Mas talvez o mais precioso testemunho da sua importância venha de quem a leu com olhos de dentro. Monsenhor Moreira das Neves, em 1980, descreveu-a como alguém que vivia “na discreta tranquilidade de quem olha o mundo da sua janela”, acrescentando que as suas estrofes eram “feitas de sangue e sonho”. É raro um elogio tão profundo quanto certeiro: Maria José escrevia como quem respira — com verdade, com simplicidade, com uma entrega absoluta ao essencial.

Por isso, quando hoje olhamos para a sua vida, é difícil não sentir que o silêncio de que tanto falava – um silêncio de recato, de contemplação, de humildade – nunca foi ausência, mas presença. Um silêncio que ensinava. Um silêncio que permanece.

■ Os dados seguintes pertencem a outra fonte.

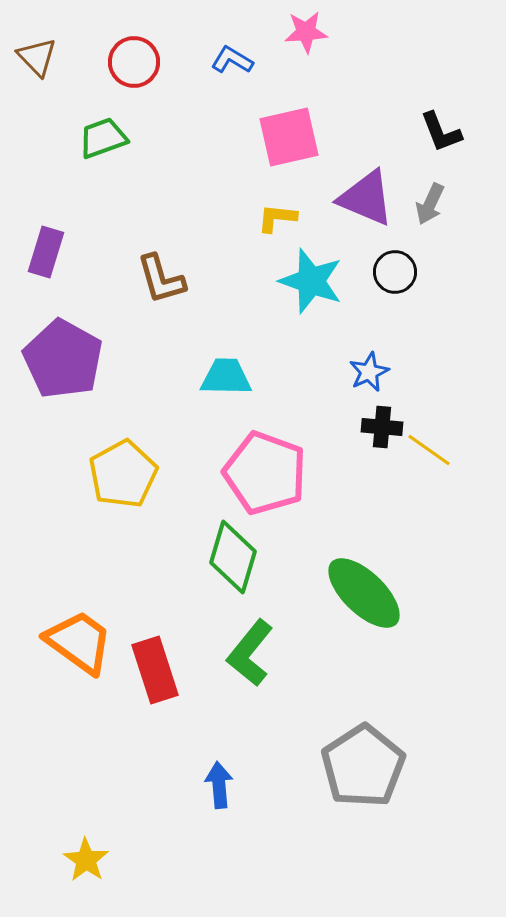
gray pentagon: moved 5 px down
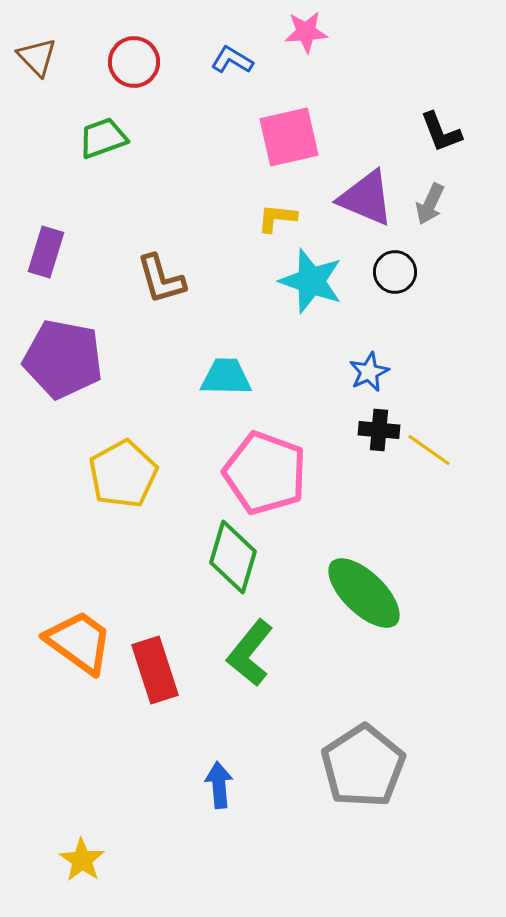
purple pentagon: rotated 18 degrees counterclockwise
black cross: moved 3 px left, 3 px down
yellow star: moved 4 px left
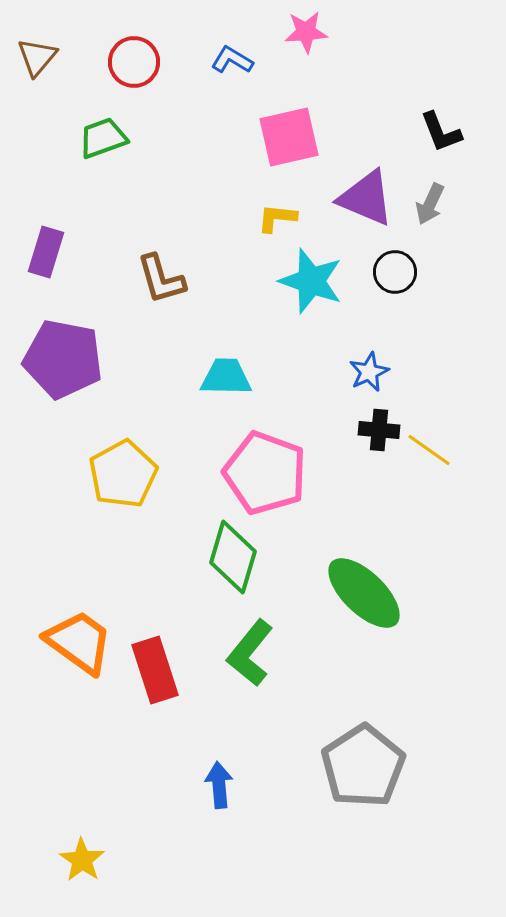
brown triangle: rotated 24 degrees clockwise
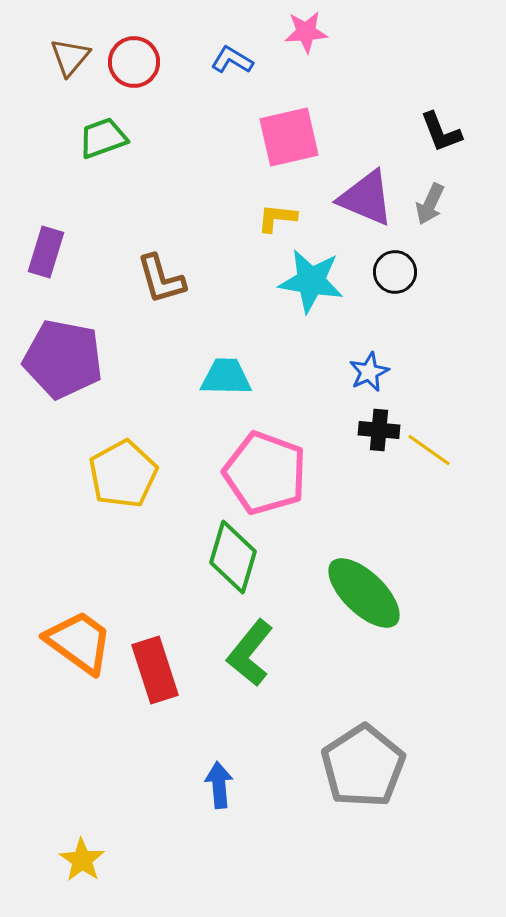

A par da sua vida literária, Maria José construiu a sua história familiar com igual dedicação. Casou com Manuel Pinto Ferreira de Sousa, advogado, professor, escritor, homem de pensamento, que também celebraria em 2025 o seu centenário de nascimento. Juntos tiveram dois filhos — Renato Cláudio e Rafael Telmo, ambos professores, ambos ligados ao território e à cultura, prolongando assim a herança intelectual dos pais.

Falar de Maria José é, inevitavelmente, falar de uma época em que a escrita se fazia à máquina, devagar, com peso e intenção. É lembrar que o talento viveu muitas vezes fechado num escritório, entre poemas, memórias, afetos e a serenidade de quem nunca procurou aplausos. É recordar que a verdadeira grandeza literária nem sempre nasce do destaque, mas do gesto contínuo de criar — todos os dias, discretamente, fielmente.

Partiu em 2015, deixando 89 anos de vida vivida com dignidade, sensibilidade e firmeza. Deixou saudades, como é inevitável, mas mais do que isso: deixou lugar para nunca ser esquecida.

No centenário do seu nascimento, o que celebramos não é apenas a poetisa, mas a mulher cuja escrita continua a iluminar – como estrela discreta – a cultura paredense e a memória de todos os que acreditam que a poesia nasce, antes de tudo, de uma vida cuidadosamente vivida.